Moreover, leaving Afghanistan would be good for the United States even if the JCPOA wasn't on the line. The original objectives of the U.S. invasion—decimating Al Qaeda after 9/11 and punishing the Taliban for harboring them—were long ago achieved.
Continuing open-ended nation-building and security assistance doesn't make the United States safer, but sticking around drains America's resources, distracts it from bigger threats and makes U.S. troops softer targets for adversaries (like Iran). Staying in Afghanistan also lets America's rivals free ride on U.S. regional security. Underwriting local stability for U.S. rivals opens up more of their resources to cause mischief elsewhere (through activities like backing proxy groups) and removing a potential source of regional competition that could divide U.S. foes.
Most importantly, the United States doesn't need to rely on the Taliban's word for its safety after it leaves. America's unparalleled over-the-horizon strike capabilities have demonstrated time and again that it can eliminate terrorists anywhere in the world that credibly threaten its homeland, without needing a permanent ground presence to do so. President Biden should not insist on protracted withdrawal timelines based on security conditions that haven't materialized for the past 20 years and won't for the 20 to come.
Finally, Biden should consider that keeping troops in Afghanistan past May is by no means politically safe. Over two-thirds of veterans, along with the majorities of military families and the public, oppose continuing the conflict, according to 2021 polling.

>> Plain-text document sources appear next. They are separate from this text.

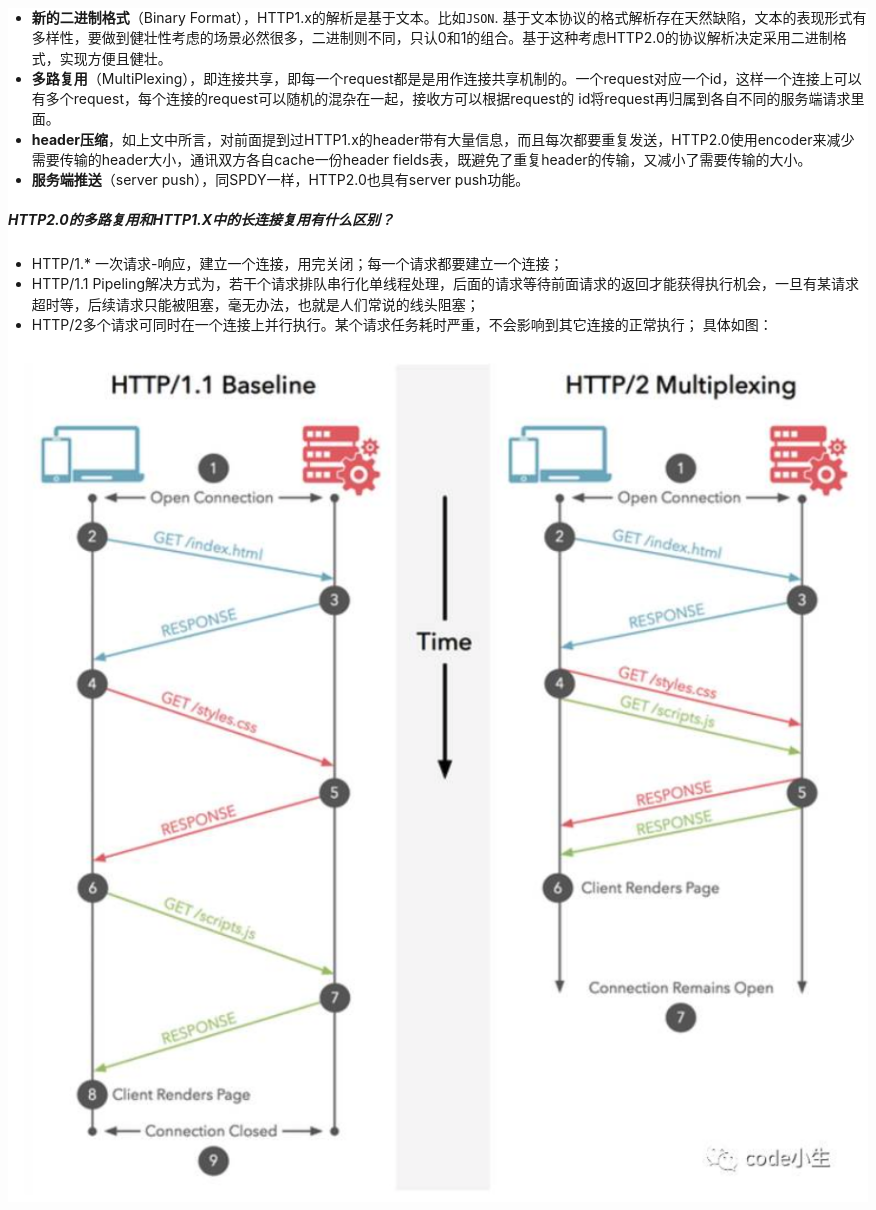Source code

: - **新的二进制格式**（Binary Format），HTTP1.x的解析是基于文本。比如`JSON`. 基于文本协议的格式解析存在天然缺陷，文本的表现形式有多样性，要做到健壮性考虑的场景必然很多，二进制则不同，只认0和1的组合。基于这种考虑HTTP2.0的协议解析决定采用二进制格式，实现方便且健壮。
- **多路复用**（MultiPlexing），即连接共享，即每一个request都是是用作连接共享机制的。一个request对应一个id，这样一个连接上可以有多个request，每个连接的request可以随机的混杂在一起，接收方可以根据request的 id将request再归属到各自不同的服务端请求里面。
- **header压缩**，如上文中所言，对前面提到过HTTP1.x的header带有大量信息，而且每次都要重复发送，HTTP2.0使用encoder来减少需要传输的header大小，通讯双方各自cache一份header fields表，既避免了重复header的传输，又减小了需要传输的大小。
- **服务端推送**（server push），同SPDY一样，HTTP2.0也具有server push功能。

##### **HTTP2.0的多路复用和HTTP1.X中的长连接复用有什么区别？**

- HTTP/1.* 一次请求-响应，建立一个连接，用完关闭；每一个请求都要建立一个连接；
- HTTP/1.1 Pipeling解决方式为，若干个请求排队串行化单线程处理，后面的请求等待前面请求的返回才能获得执行机会，一旦有某请求超时等，后续请求只能被阻塞，毫无办法，也就是人们常说的线头阻塞；
- HTTP/2多个请求可同时在一个连接上并行执行。某个请求任务耗时严重，不会影响到其它连接的正常执行；
  具体如图：

![image-20191117125110634](assets/image-20191117125110634.png)
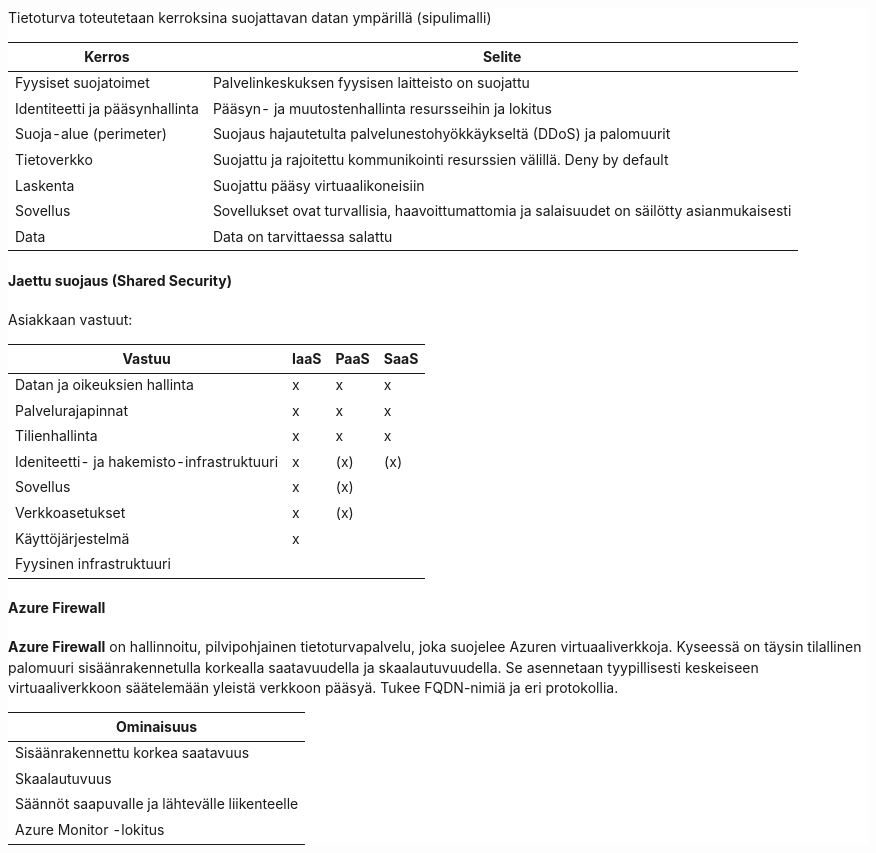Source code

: Tietoturva toteutetaan kerroksina suojattavan datan ympärillä (sipulimalli)

| Kerros | Selite |
| ------ | ------ |
| Fyysiset suojatoimet | Palvelinkeskuksen fyysisen laitteisto on suojattu |
| Identiteetti ja pääsynhallinta | Pääsyn- ja muutostenhallinta resursseihin ja lokitus |
| Suoja-alue (perimeter) | Suojaus hajautetulta palvelunestohyökkäykseltä (DDoS) ja palomuurit |
| Tietoverkko | Suojattu ja rajoitettu kommunikointi resurssien välillä. Deny by default |
| Laskenta | Suojattu pääsy virtuaalikoneisiin |
| Sovellus | Sovellukset ovat turvallisia, haavoittumattomia ja salaisuudet on säilötty asianmukaisesti |
| Data | Data on tarvittaessa salattu |

#### Jaettu suojaus (Shared Security)

Asiakkaan vastuut:

| Vastuu | IaaS | PaaS | SaaS |
| ------ | ------ | ------ | ------ |
| Datan ja oikeuksien hallinta | x | x | x |
| Palvelurajapinnat | x | x | x |
| Tilienhallinta | x | x |x  |
| Ideniteetti- ja hakemisto-infrastruktuuri | x | (x) | (x) |
| Sovellus | x | (x) |  |
| Verkkoasetukset | x | (x) |  |
| Käyttöjärjestelmä | x |  |  |
| Fyysinen infrastruktuuri |  |  |  |

#### Azure Firewall

**Azure Firewall** on hallinnoitu, pilvipohjainen tietoturvapalvelu, joka suojelee Azuren virtuaaliverkkoja. Kyseessä on täysin tilallinen palomuuri sisäänrakennetulla korkealla saatavuudella ja skaalautuvuudella. Se asennetaan tyypillisesti keskeiseen virtuaaliverkkoon säätelemään yleistä verkkoon pääsyä. Tukee FQDN-nimiä ja eri protokollia.

| Ominaisuus |
| ------ |
| Sisäänrakennettu korkea saatavuus |
| Skaalautuvuus |
| Säännöt saapuvalle ja lähtevälle liikenteelle |
| Azure Monitor -lokitus |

The withdrawal timeline offers Biden a rare opportunity to immediately cement his legacy and build domestic goodwill by ending the wildly unpopular war he inherited. As Biden contemplates what parts of his domestic agenda are feasible given his narrow congressional mandate, this domestic capital is crucial.
Should he keep U.S. forces in Afghanistan past May, Joe Biden, like the three previous presidents before him, will own America's longest war and find it harder to withdraw in the future.
President Biden should act in America's national interest by ending its longest war and showing his commitment to past diplomatic agreements. Breaking one's word again while trying to show you can be trusted with a second chance, on the other hand, well that's malarkey.
Tyler Koteskey is a fellow at Defense Priorities. Previously, he was a Marcellus Policy Fellow with the John Quincy Adams Society and an analyst at the Reason Foundation. His writing has appeared in The Hill, the Orange County Register, Reason Magazine, Capx, Rare and other outlets.
The views expressed in this article are the writer's own.